還有很多的小吃,蔣歲歲無一例外都嚐了個遍。

要是能在這裏上學,蔣歲歲真的是要幸福死。

最吸引蔣歲歲的還屬八樓的礦產,蔣歲歲將六樓逛了一圈,把想買的東西記在備忘錄上,又上了八樓。

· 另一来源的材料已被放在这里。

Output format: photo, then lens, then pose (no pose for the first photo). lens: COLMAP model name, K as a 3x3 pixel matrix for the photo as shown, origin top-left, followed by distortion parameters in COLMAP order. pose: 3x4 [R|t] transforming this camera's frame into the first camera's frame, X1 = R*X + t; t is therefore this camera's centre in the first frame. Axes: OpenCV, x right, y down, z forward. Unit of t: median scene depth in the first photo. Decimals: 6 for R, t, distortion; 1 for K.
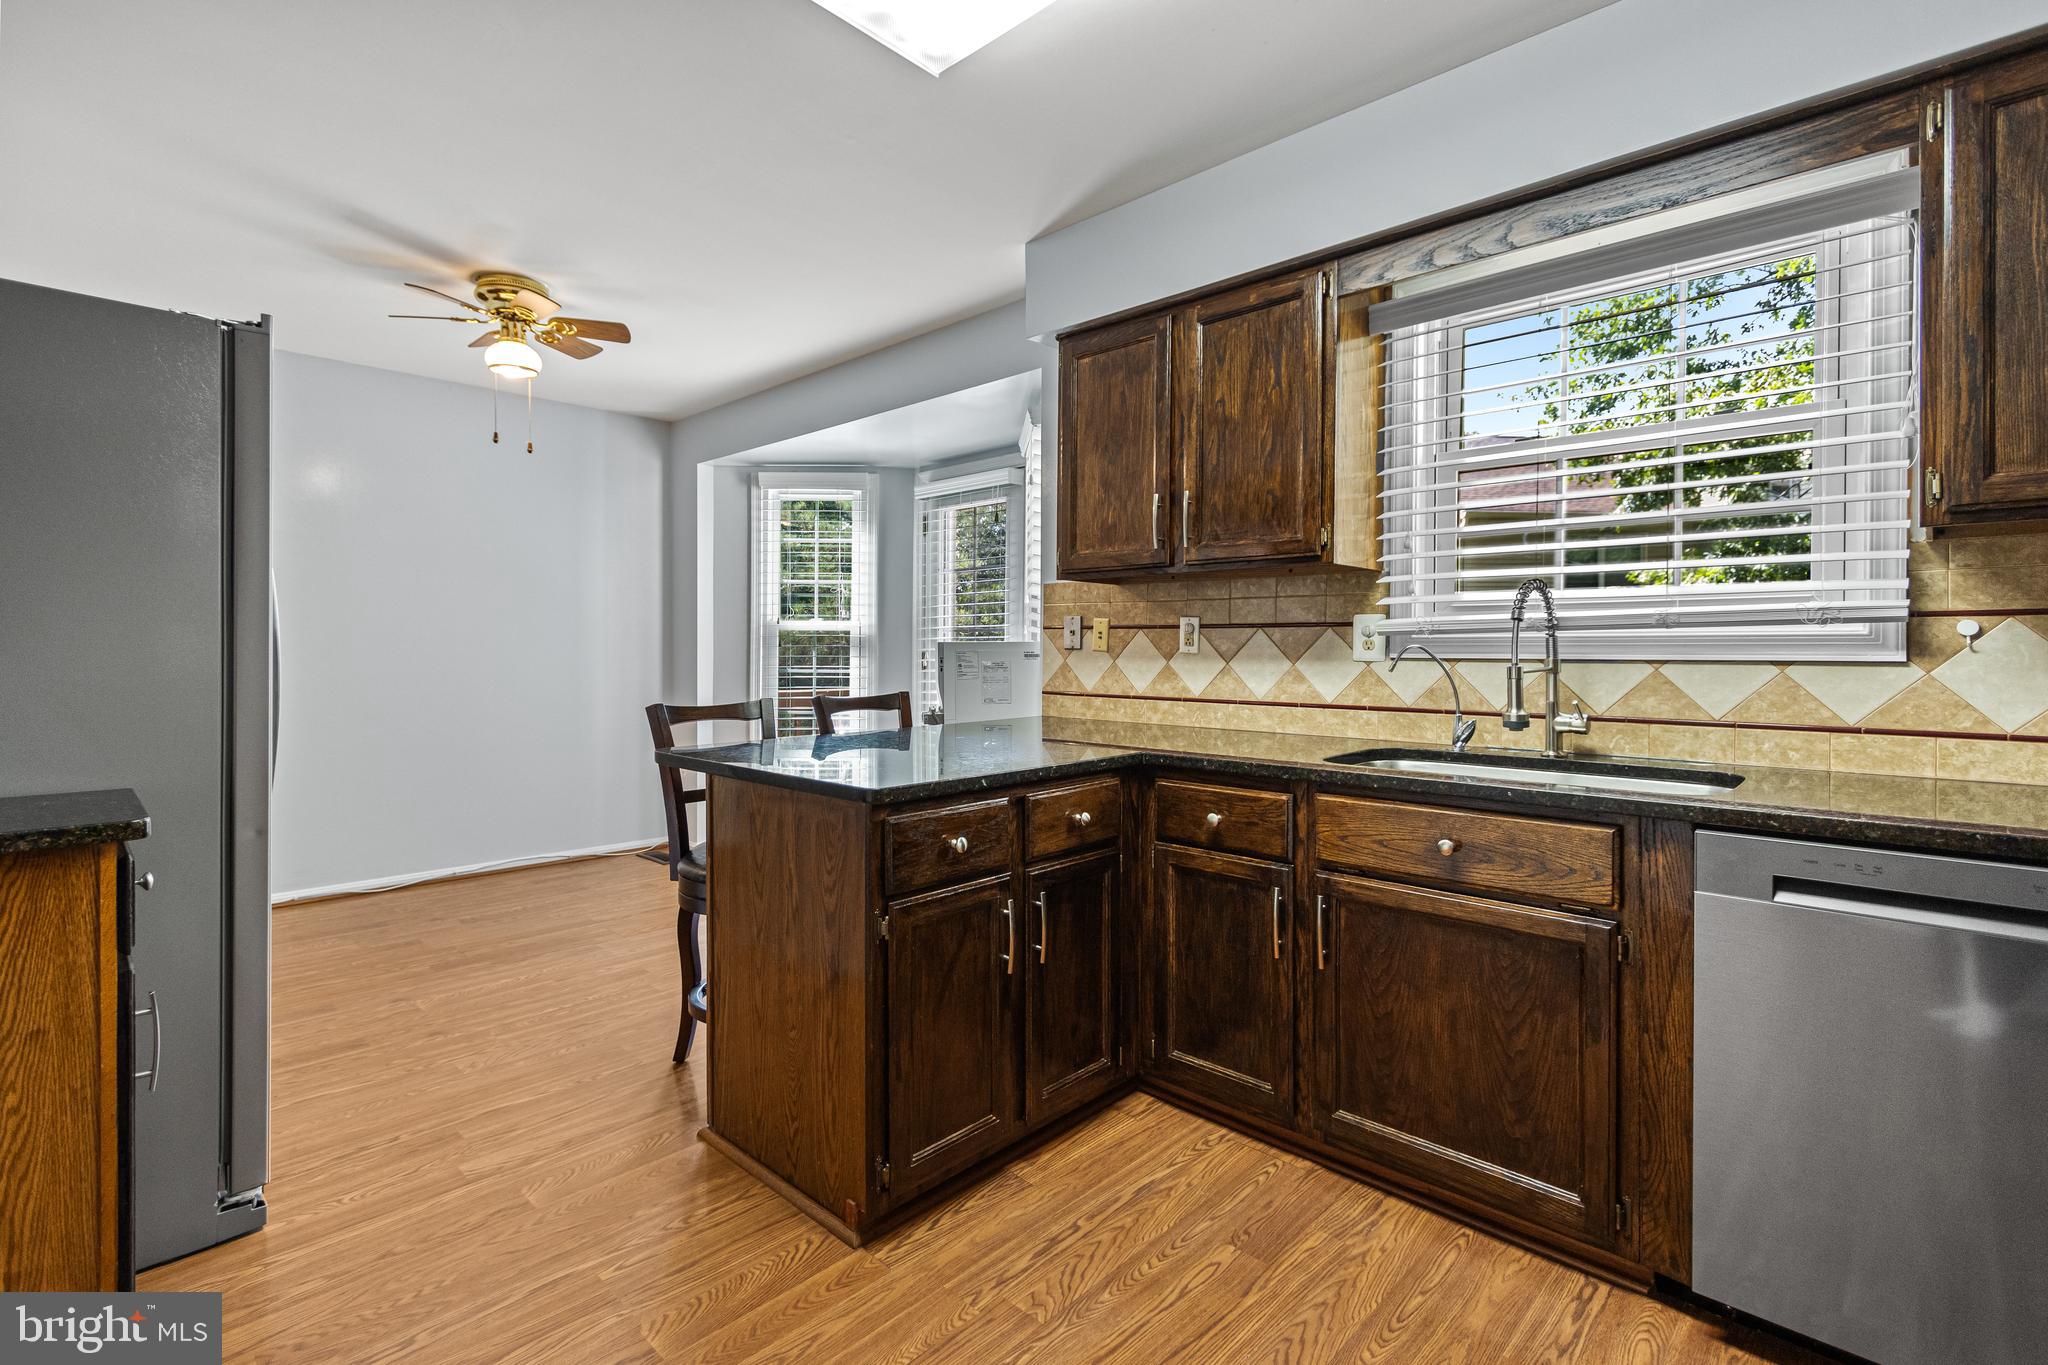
lens RADIAL K [[957.0, 0, 1011.7], [0, 957.0, 658.8], [0, 0, 1]] dist [0.015188, -0.007872]
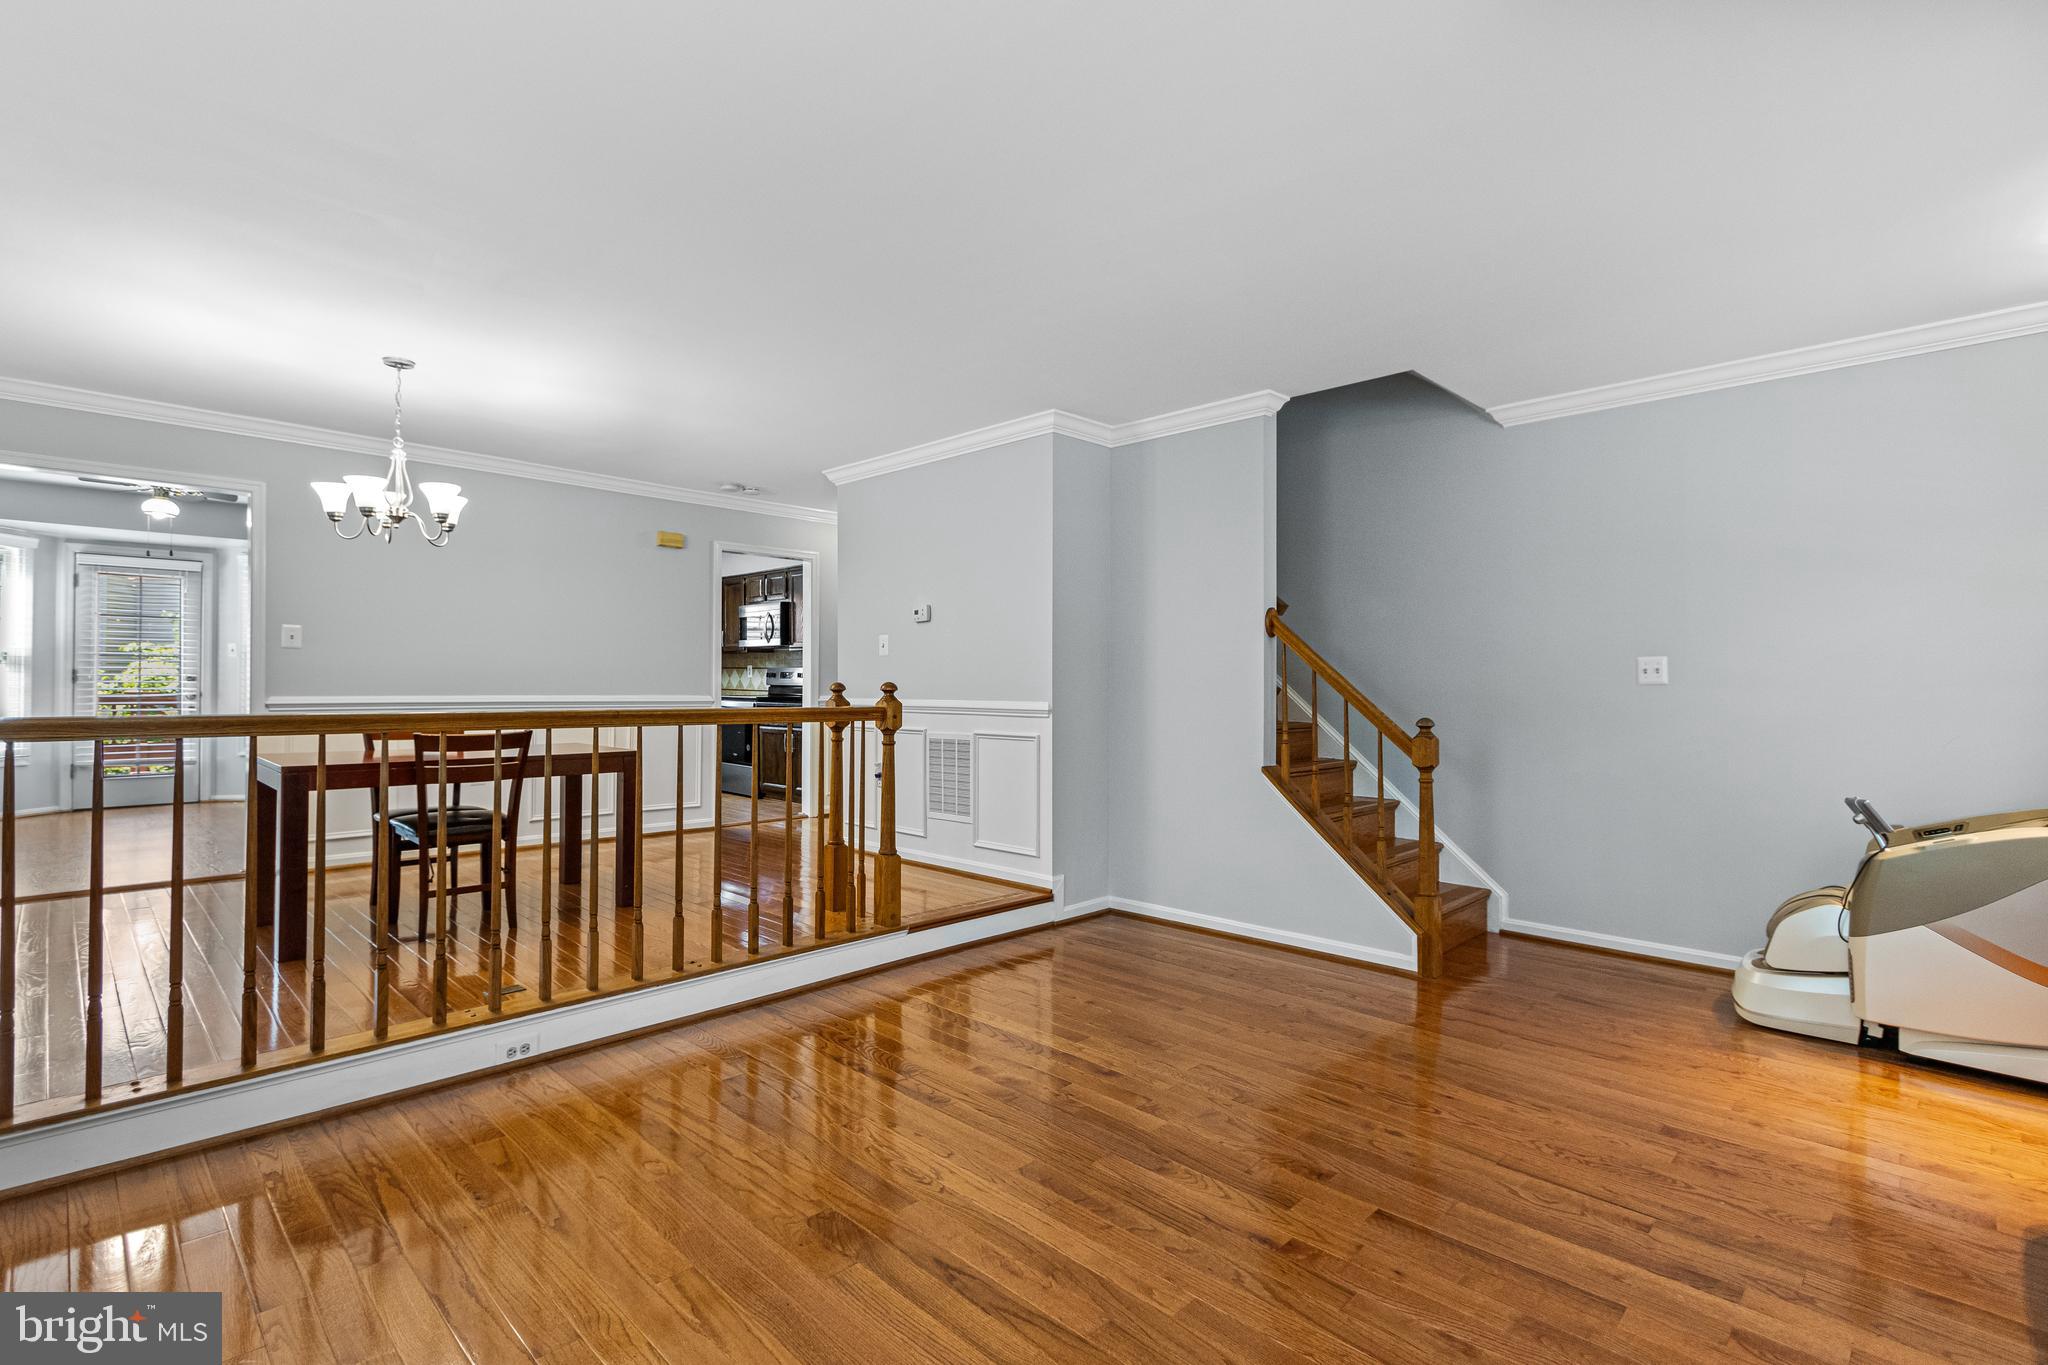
lens RADIAL K [[951.0, 0, 1005.0], [0, 951.0, 674.7], [0, 0, 1]] dist [0.005331, -0.000104]
pose [[0.010504, 0.006539, 0.999923, -3.537273], [0.003283, 0.999973, -0.006573, 0.035143], [-0.999939, 0.003352, 0.010482, -0.952035]]
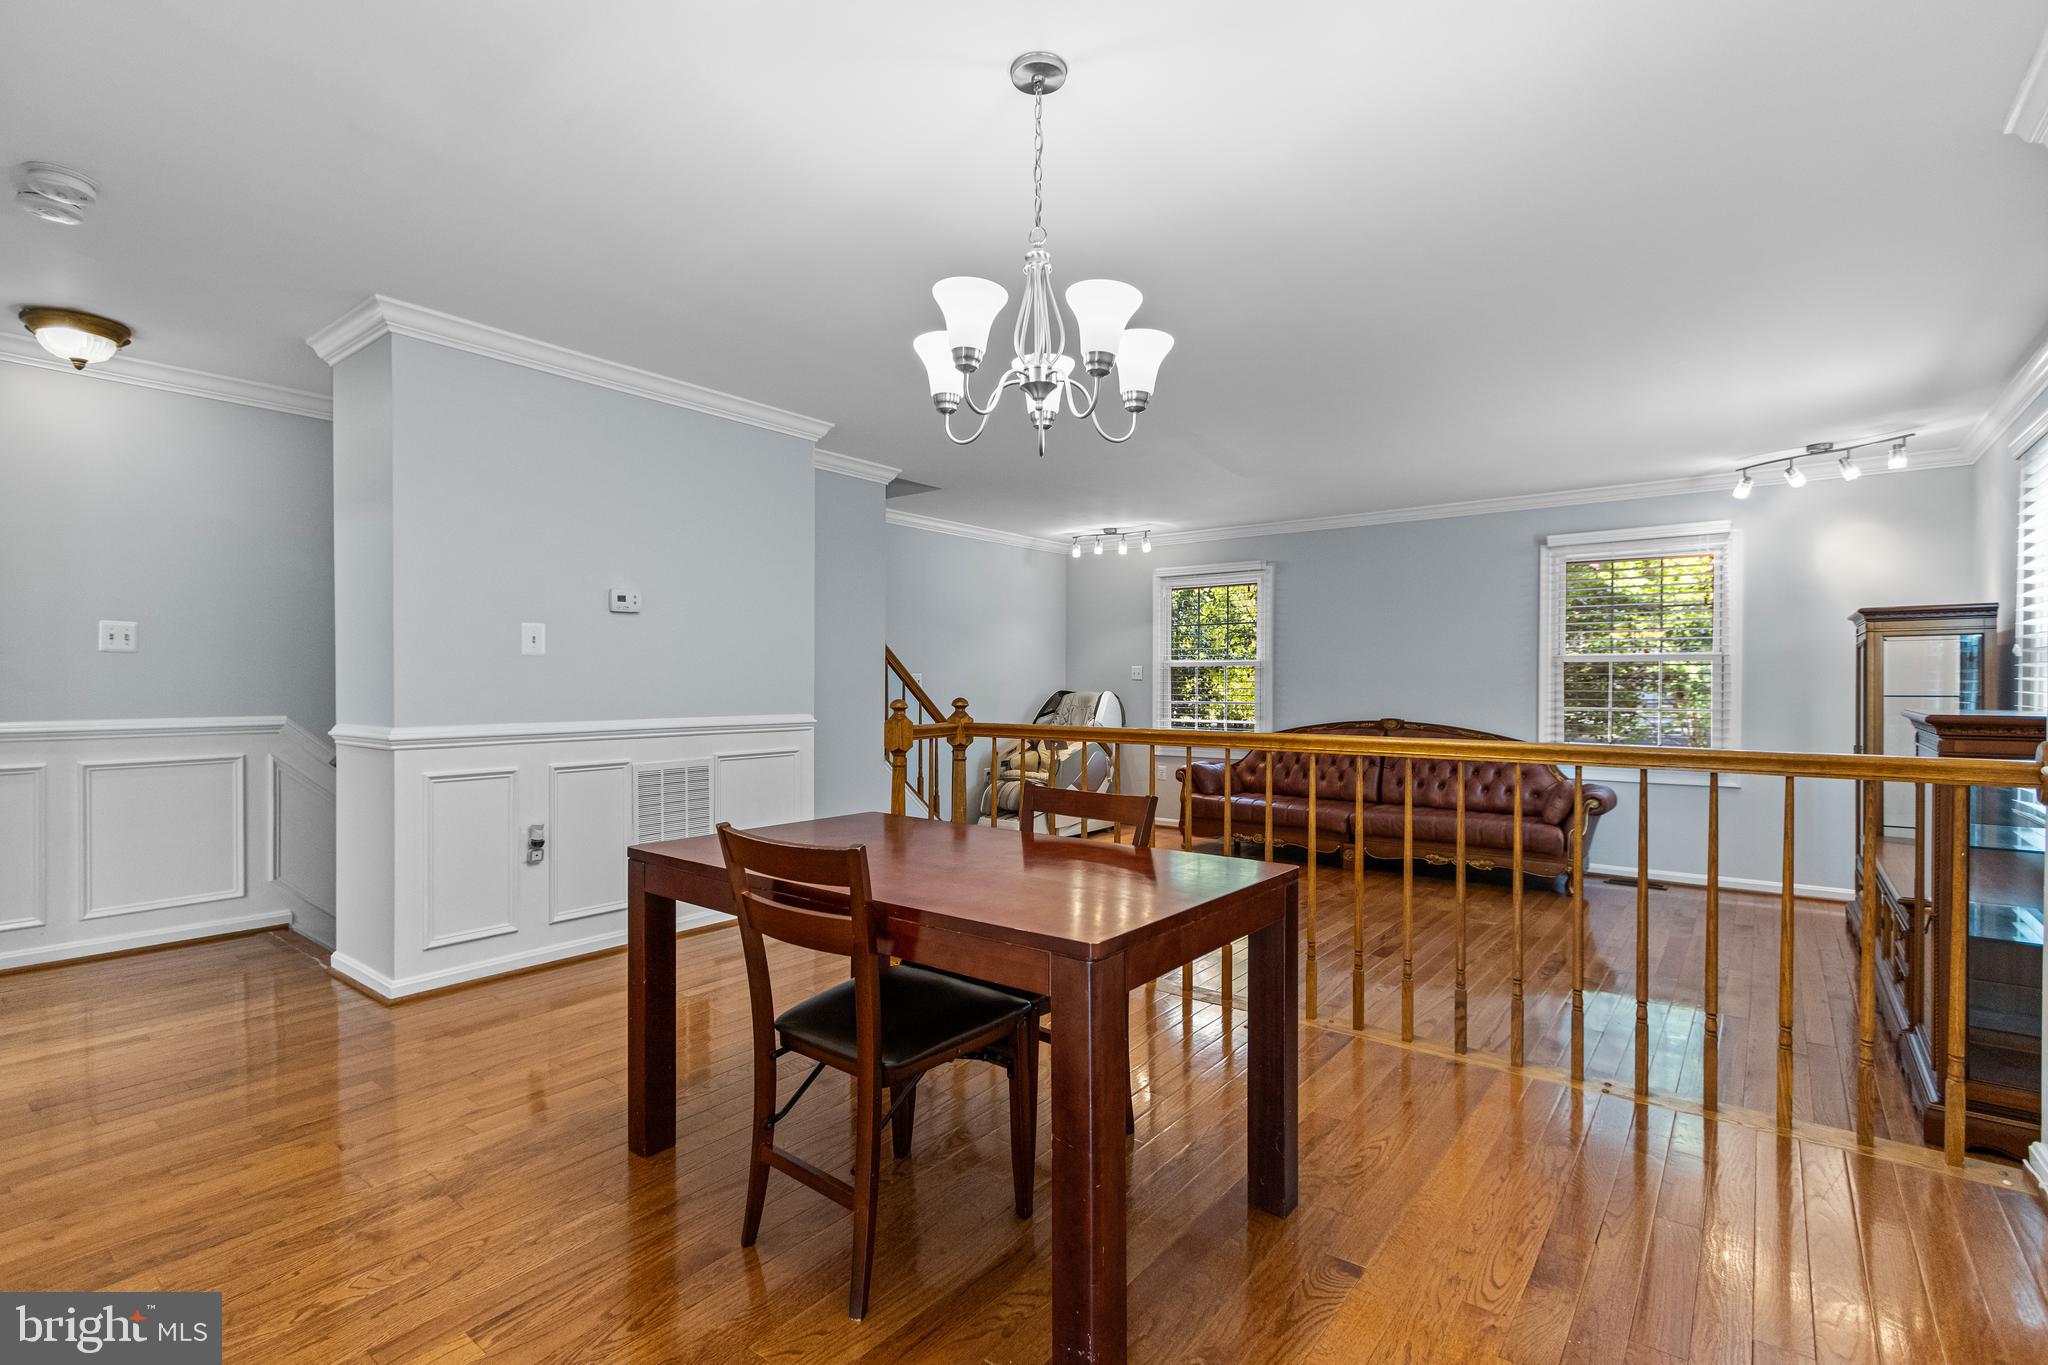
lens RADIAL K [[942.0, 0, 1011.1], [0, 942.0, 687.5], [0, 0, 1]] dist [0.005102, 0.000773]
pose [[-0.995125, -0.005358, -0.098477, -1.614177], [-0.006673, 0.999893, 0.013034, -0.005864], [0.098396, 0.013628, -0.995054, 1.123306]]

蔣歲歲被一家滿是天然石的門店吸引,她不懂,看什麽都是眼緣為重。

店老板在跟人談生意,蔣歲歲本想問能不能拍的,卻看到了一個熟悉的背影。

不應該是熟悉,蔣歲歲內心充滿疑惑。

“媽,這個好貴啊。”

“這點錢蔣家還是出得起,刷卡。”

貴婦人拿出一張黑卡,價值五百萬的一顆小石頭就她買走了。

蔣,蔣夫人。

蔣歲歲摸著自己酸澀的心髒,她不知道自己為什麽會這麽難受,不應該是這樣的。

臉頰上滑落的冰冷淚水讓旁邊的人看了過去,很疑惑這個戴著口罩的女孩子為什麽會在店裏哭。

又不好意思問。

看到沈意挽著貴婦人的手,蔣歲歲抬手抹了抹眼淚,再次抬頭的時候,貴婦人回頭。

蔣歲歲怔了兩秒,避開她的視線。

“媽你在看什麽呢?”沈意疑惑地順著她的目光看去。

看到了一個身形跟蔣歲歲差不多的,戴著口罩的人。

沈意眼裏仿佛看到了敵人一般,滔天的恨意和憤怒瘋狂湧出。

“沒什麽,走吧。”

她的女兒,是沈意。

那個不聽話的蔣歲歲,終究跟她蔣家無緣。